Dr. Hyman feels the problem is that ADHD is being over diagnosed to children who are nothing more than very active. Dr. Hyman says, “It is important that ADHD not be diagnosed as soon as Johnny acts up in Mrs. Robinson’s classroom” (p.2). I agree with Dr, Hyman that ADHD does not automatically require a child to be hyperactive. When looking for signs of ADHD, it is more important to look for a lack of concentration and severity. ADHD symptoms must not only appear in the school but in the child’s home as well. I feel that Dr. Hyman insight is correct, the more we over-diagnose the less we meet the needs of children actually suffering from ADHD.
It is my opinion that this can only be corrected by not allowing general M.D. practitioners to prescribe psychopharmacology medications. We should only allow psychiatrists and psychologist (New Mexico and Louisiana) to prescribe psychopharmaceuticals. An average medical doctor has no knowledge of psychology so how can they prescribe psychopharmacology medication correctly?
Dr. Hyman’s is concerned about giving children under six years of age methylphenidates. He says that methylphenidates have been studied well on school age children but not on younger kids. It not that he is against it he believes that it needs to be researched and tested before we continue to prescribe psychotropic drugs to children under six. I believe that it is important to research much further, to find out if we are altering children’s brains’ permanently.
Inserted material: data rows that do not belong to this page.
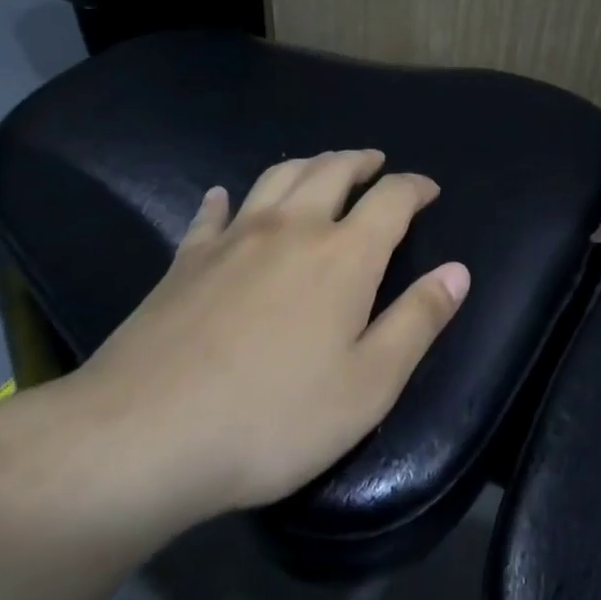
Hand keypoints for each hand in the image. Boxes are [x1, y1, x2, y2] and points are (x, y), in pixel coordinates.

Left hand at [52, 150, 468, 540]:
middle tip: (376, 163)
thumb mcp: (369, 384)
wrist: (141, 438)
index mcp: (344, 255)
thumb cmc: (273, 418)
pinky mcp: (184, 260)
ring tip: (322, 167)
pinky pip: (211, 213)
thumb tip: (459, 271)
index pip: (392, 199)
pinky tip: (224, 196)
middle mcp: (292, 228)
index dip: (415, 187)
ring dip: (308, 163)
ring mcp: (233, 238)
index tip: (429, 189)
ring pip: (277, 177)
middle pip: (332, 170)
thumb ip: (418, 321)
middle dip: (361, 161)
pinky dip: (226, 198)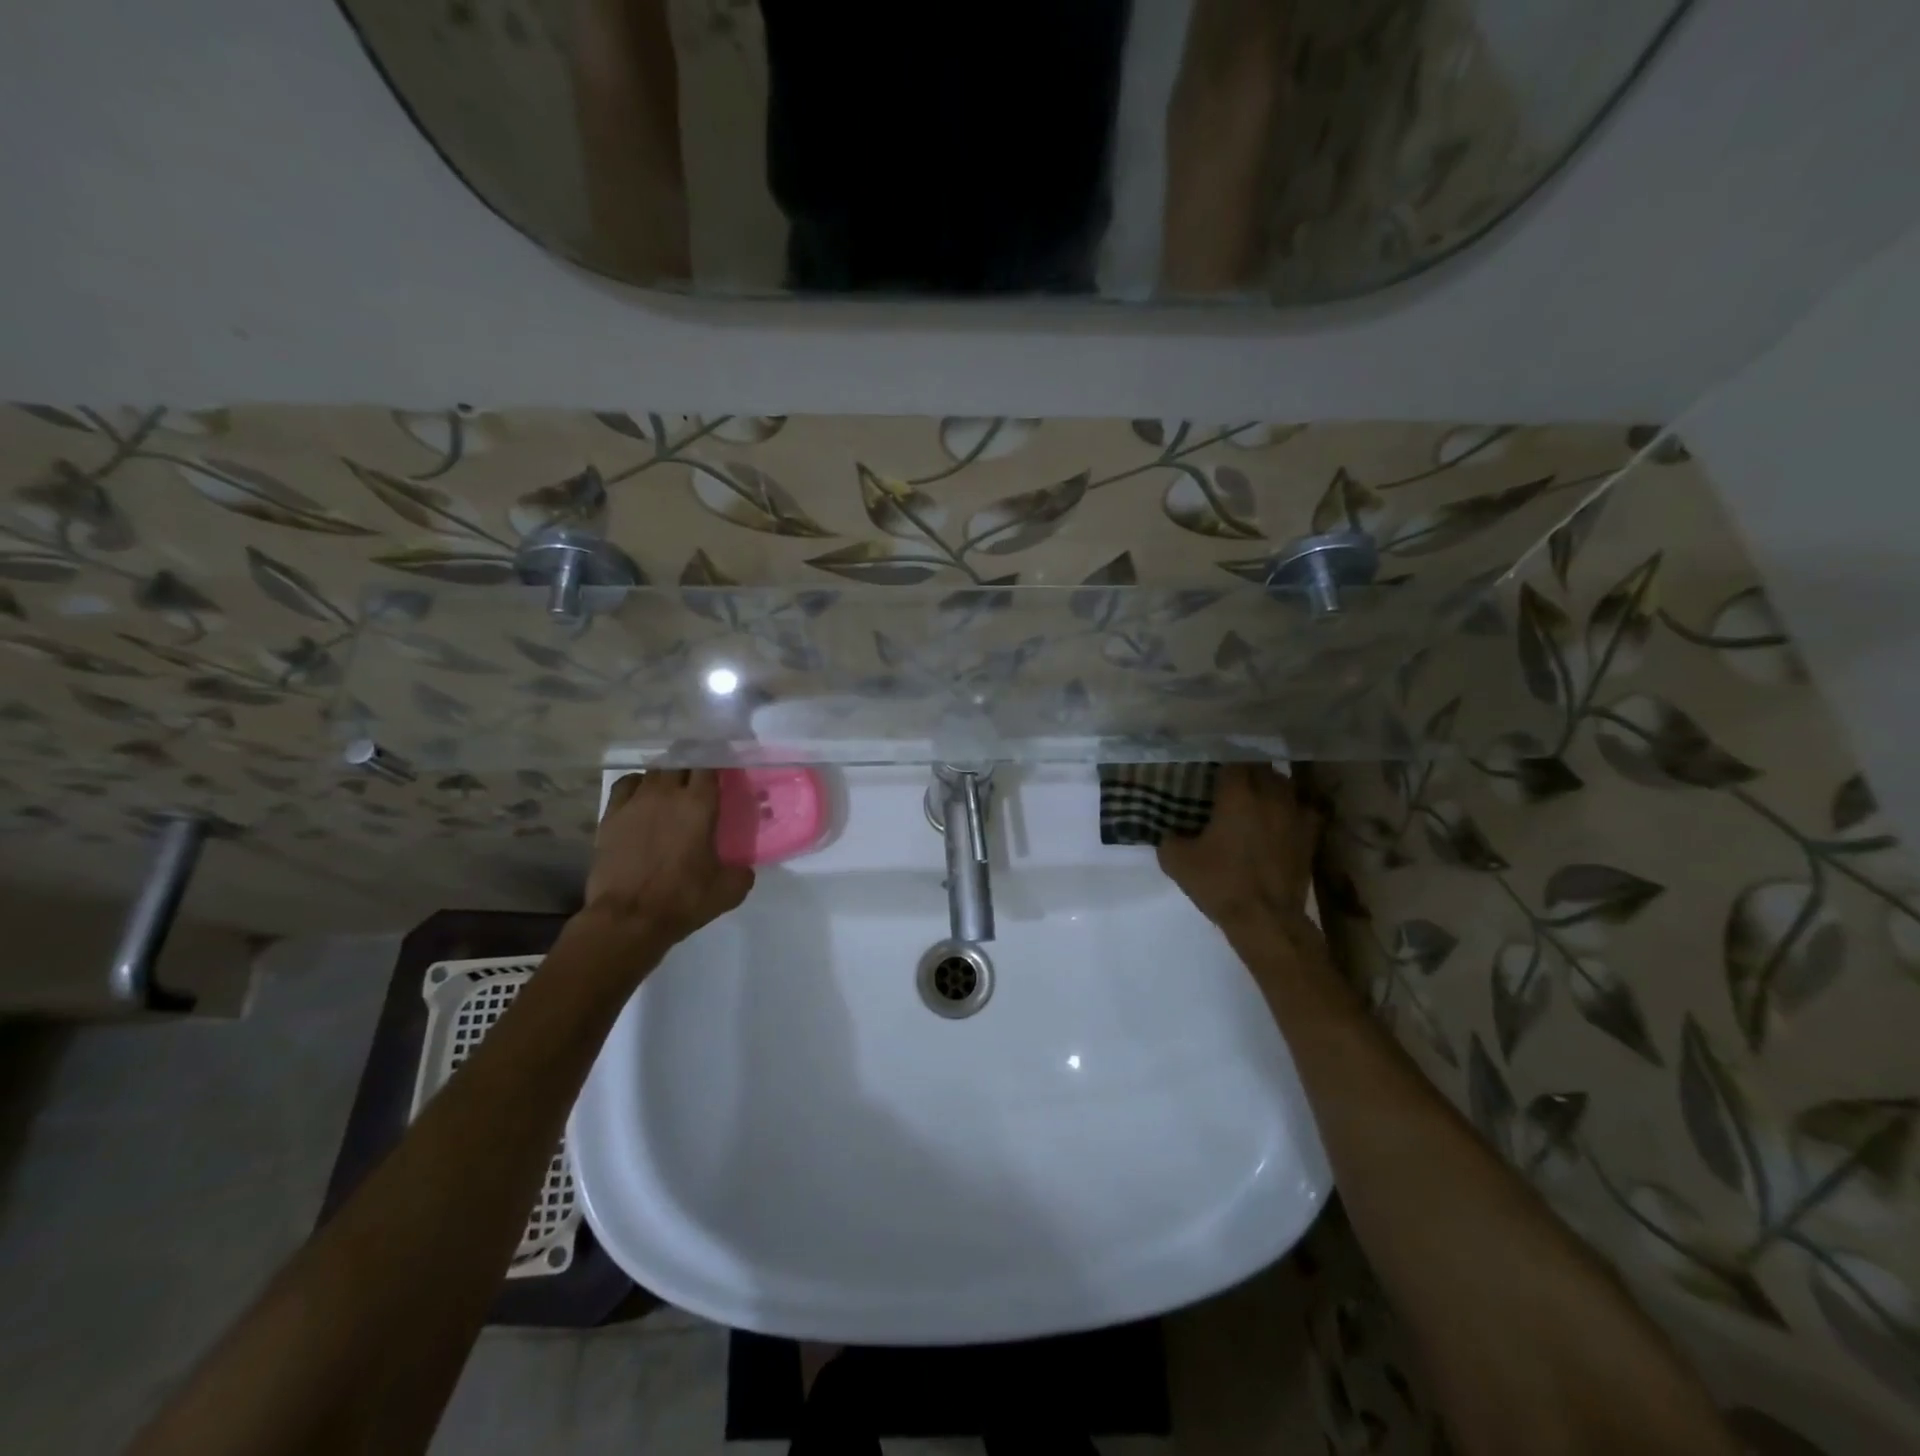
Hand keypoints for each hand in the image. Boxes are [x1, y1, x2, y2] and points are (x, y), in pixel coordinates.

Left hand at [584, 770, 753, 947]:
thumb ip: (742, 872)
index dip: (717, 762)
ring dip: (666, 774)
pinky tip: (642, 795)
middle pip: (680, 761)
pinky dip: (637, 784)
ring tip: (672, 786)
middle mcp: (667, 793)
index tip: (724, 770)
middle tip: (700, 778)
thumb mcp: (729, 890)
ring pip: (654, 771)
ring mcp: (635, 802)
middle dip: (692, 764)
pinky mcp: (610, 816)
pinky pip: (626, 785)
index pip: (709, 765)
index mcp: (699, 804)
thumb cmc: (682, 899)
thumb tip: (743, 868)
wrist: (628, 918)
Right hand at [1158, 763, 1321, 937]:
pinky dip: (1292, 810)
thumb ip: (1170, 838)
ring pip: (1285, 785)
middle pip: (1262, 767)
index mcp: (1238, 794)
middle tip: (1230, 784)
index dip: (1221, 764)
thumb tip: (1171, 832)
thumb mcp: (1176, 861)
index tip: (1210, 772)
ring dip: (1271, 787)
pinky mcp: (1311, 836)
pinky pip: (1304, 810)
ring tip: (1256, 798)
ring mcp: (1296, 815)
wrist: (1266, 920)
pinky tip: (1281, 820)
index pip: (1232, 761)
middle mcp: (1270, 795)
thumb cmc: (1220, 883)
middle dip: (1246, 771)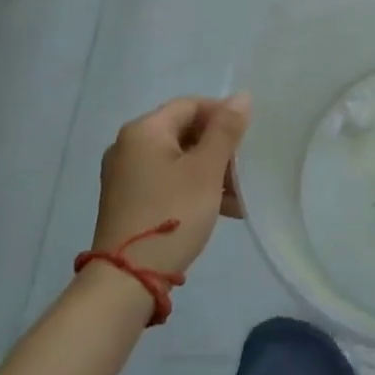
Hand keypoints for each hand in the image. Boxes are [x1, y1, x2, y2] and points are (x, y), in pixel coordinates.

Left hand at [93, 93, 251, 279]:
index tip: (248, 137)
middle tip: (245, 169)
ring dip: (211, 171)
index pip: (190, 105)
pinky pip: (168, 180)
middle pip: (185, 132)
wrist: (126, 279)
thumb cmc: (172, 213)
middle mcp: (129, 146)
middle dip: (220, 149)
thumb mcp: (206, 169)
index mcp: (144, 130)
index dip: (222, 115)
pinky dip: (194, 187)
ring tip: (240, 196)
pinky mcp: (129, 200)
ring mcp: (126, 175)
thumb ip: (226, 130)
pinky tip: (222, 209)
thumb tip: (242, 96)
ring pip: (179, 159)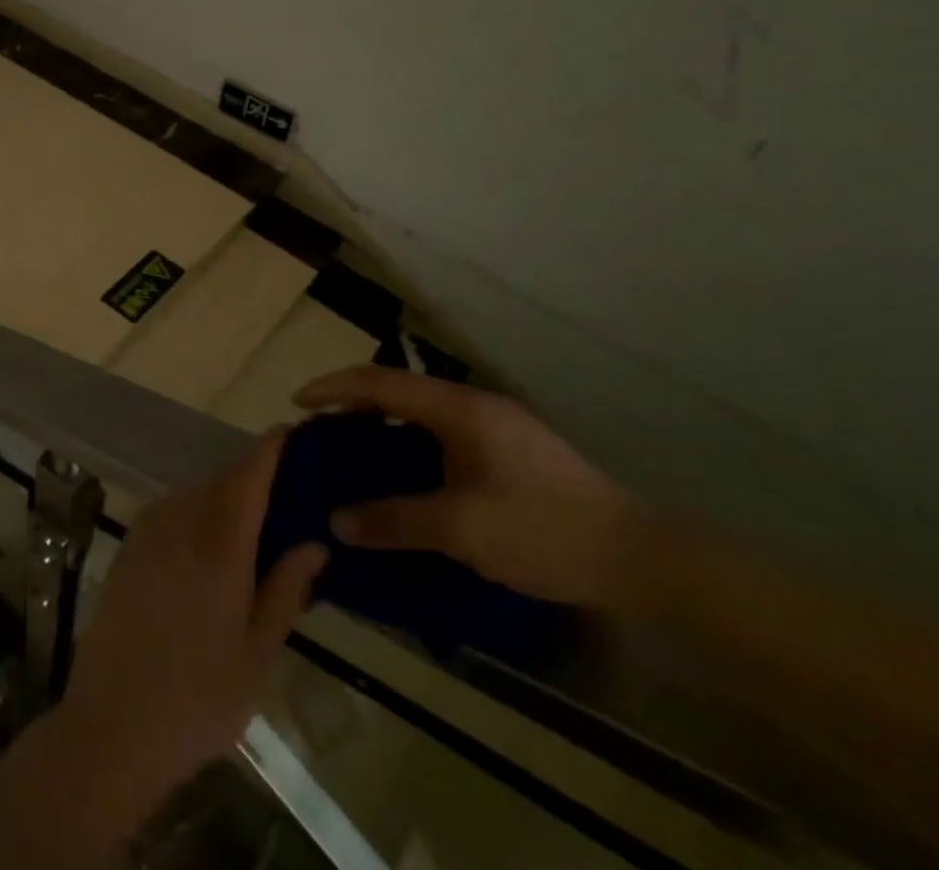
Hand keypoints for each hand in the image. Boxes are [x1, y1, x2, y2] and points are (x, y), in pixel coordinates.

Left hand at [57, 431, 327, 801]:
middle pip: (222, 480)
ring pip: (195, 492)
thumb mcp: (257, 655)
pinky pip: (171, 509)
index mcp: (219, 546)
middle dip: (253, 475)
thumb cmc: (197, 700)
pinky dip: (196, 510)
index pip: (249, 476)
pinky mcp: (128, 547)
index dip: (271, 449)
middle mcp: (180, 523)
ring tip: (252, 521)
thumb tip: (314, 542)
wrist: (111, 726)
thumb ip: (286, 589)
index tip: (292, 432)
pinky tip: (208, 542)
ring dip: (224, 494)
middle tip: (286, 492)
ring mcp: (148, 532)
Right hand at [293, 367, 639, 607]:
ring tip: (353, 456)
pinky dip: (410, 448)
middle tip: (321, 435)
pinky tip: (405, 480)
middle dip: (353, 407)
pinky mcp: (509, 451)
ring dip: (382, 429)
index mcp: (459, 409)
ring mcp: (495, 426)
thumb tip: (336, 521)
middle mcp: (474, 406)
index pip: (380, 382)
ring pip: (421, 415)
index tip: (298, 404)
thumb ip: (394, 520)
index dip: (334, 388)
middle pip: (398, 391)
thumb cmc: (543, 530)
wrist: (640, 557)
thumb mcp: (461, 530)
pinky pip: (442, 436)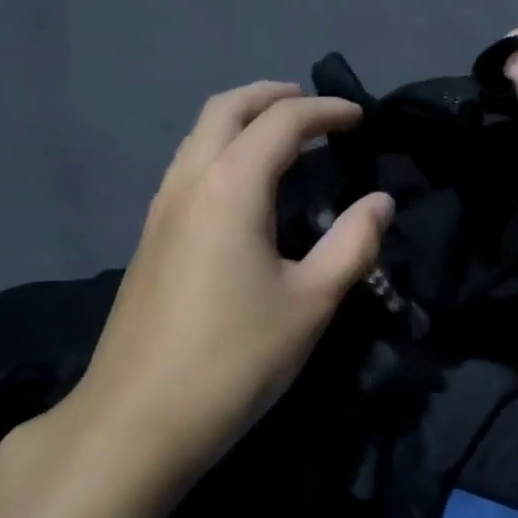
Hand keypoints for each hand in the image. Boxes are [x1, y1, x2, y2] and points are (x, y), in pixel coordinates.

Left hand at [54, 82, 392, 488]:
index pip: (282, 122)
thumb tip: (380, 203)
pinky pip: (188, 167)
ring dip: (242, 121)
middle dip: (272, 97)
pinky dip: (222, 150)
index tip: (360, 119)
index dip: (326, 112)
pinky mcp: (150, 238)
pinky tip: (245, 187)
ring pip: (199, 136)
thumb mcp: (311, 302)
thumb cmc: (235, 358)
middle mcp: (189, 182)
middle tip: (314, 108)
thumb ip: (353, 243)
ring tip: (283, 138)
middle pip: (226, 109)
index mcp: (231, 187)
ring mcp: (161, 209)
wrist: (137, 420)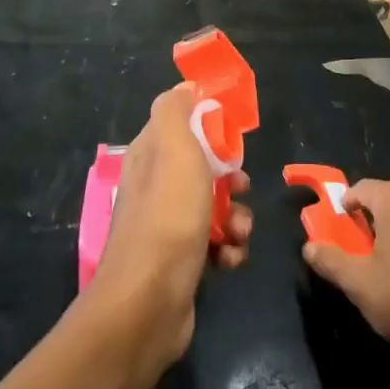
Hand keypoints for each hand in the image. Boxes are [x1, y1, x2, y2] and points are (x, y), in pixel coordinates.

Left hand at [88, 82, 253, 372]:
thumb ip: (177, 111)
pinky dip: (230, 248)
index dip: (210, 126)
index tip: (233, 136)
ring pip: (216, 206)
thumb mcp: (173, 148)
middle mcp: (155, 186)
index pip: (182, 125)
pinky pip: (216, 242)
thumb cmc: (167, 217)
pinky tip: (231, 258)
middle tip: (240, 188)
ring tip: (239, 233)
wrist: (149, 303)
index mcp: (149, 155)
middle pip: (205, 167)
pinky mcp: (182, 261)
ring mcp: (167, 226)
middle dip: (232, 177)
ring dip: (238, 217)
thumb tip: (186, 86)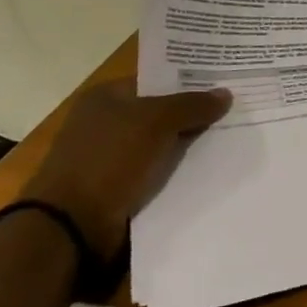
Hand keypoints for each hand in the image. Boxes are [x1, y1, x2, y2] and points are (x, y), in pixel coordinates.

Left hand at [21, 81, 229, 257]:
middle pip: (161, 112)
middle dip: (194, 114)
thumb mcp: (157, 122)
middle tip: (235, 111)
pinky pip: (155, 171)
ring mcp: (109, 156)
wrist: (70, 226)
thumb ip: (193, 105)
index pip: (157, 80)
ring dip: (188, 146)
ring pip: (161, 144)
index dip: (191, 81)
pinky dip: (176, 171)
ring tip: (231, 139)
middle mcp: (105, 122)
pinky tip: (208, 169)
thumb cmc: (109, 159)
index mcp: (106, 97)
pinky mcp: (116, 187)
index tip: (225, 83)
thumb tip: (226, 93)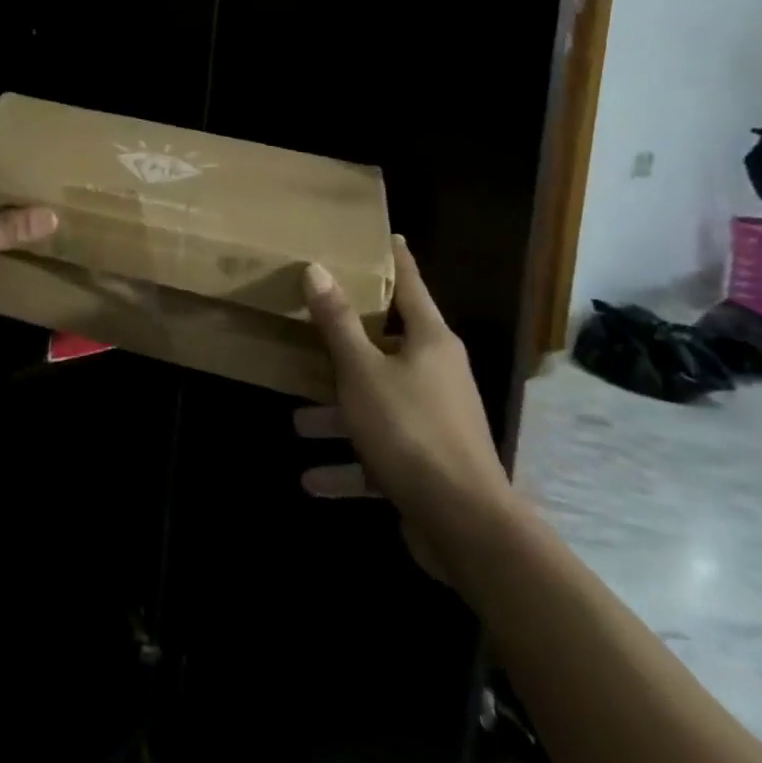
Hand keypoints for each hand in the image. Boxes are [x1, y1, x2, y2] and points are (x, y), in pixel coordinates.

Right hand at [294, 235, 518, 580]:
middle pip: (385, 346)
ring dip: (337, 415)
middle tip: (312, 325)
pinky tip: (311, 479)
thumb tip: (316, 269)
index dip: (395, 259)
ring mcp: (433, 420)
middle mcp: (436, 374)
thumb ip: (338, 322)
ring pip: (375, 404)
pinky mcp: (426, 464)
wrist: (465, 527)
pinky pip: (378, 454)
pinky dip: (348, 465)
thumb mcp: (362, 371)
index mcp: (430, 342)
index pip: (410, 285)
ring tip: (296, 421)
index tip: (384, 234)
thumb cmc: (411, 430)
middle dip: (345, 345)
If we permanently change the dendrite spines, and cause irreversible synapse remodeling what is the outcome down the road when a child becomes an adult? Dr. Hyman says, “I think that we as a community, and as a society, have a set of complex and not fully resolved ideas about psychopharmacology—in all patients, but especially in children—that is a very rich topic for continued discussion” (p.5). I agree with Dr. Hyman that we can no longer continue on the path were on when it come to psychopharmacology.
It is time for us to come up with some solutions to some urgent issues surrounding the use of psychopharmaceutical medication and children.Five talking points that I would use from Dr. Hyman’s speech when addressing a matter with a prescribing psychiatrist:
- I would address the child’s age. I would have issues with giving any kid under six years old medication at all.
- I would make sure that therapy was still continued after medication was given.
- The psychiatrist would need to assure me that medication could be ended if the child seemed to be growing out of the disorder.
- The psychiatrist would need to have a vast knowledge of the negatives and positives of the prescribed medication.
Make sure that the therapist that is working with my client has compassionate and caring qualities. I say this because the psychiatrist that works with my clients now is like a cold robot; it boggles me that this man I work with chose a field where human empathy is so needed.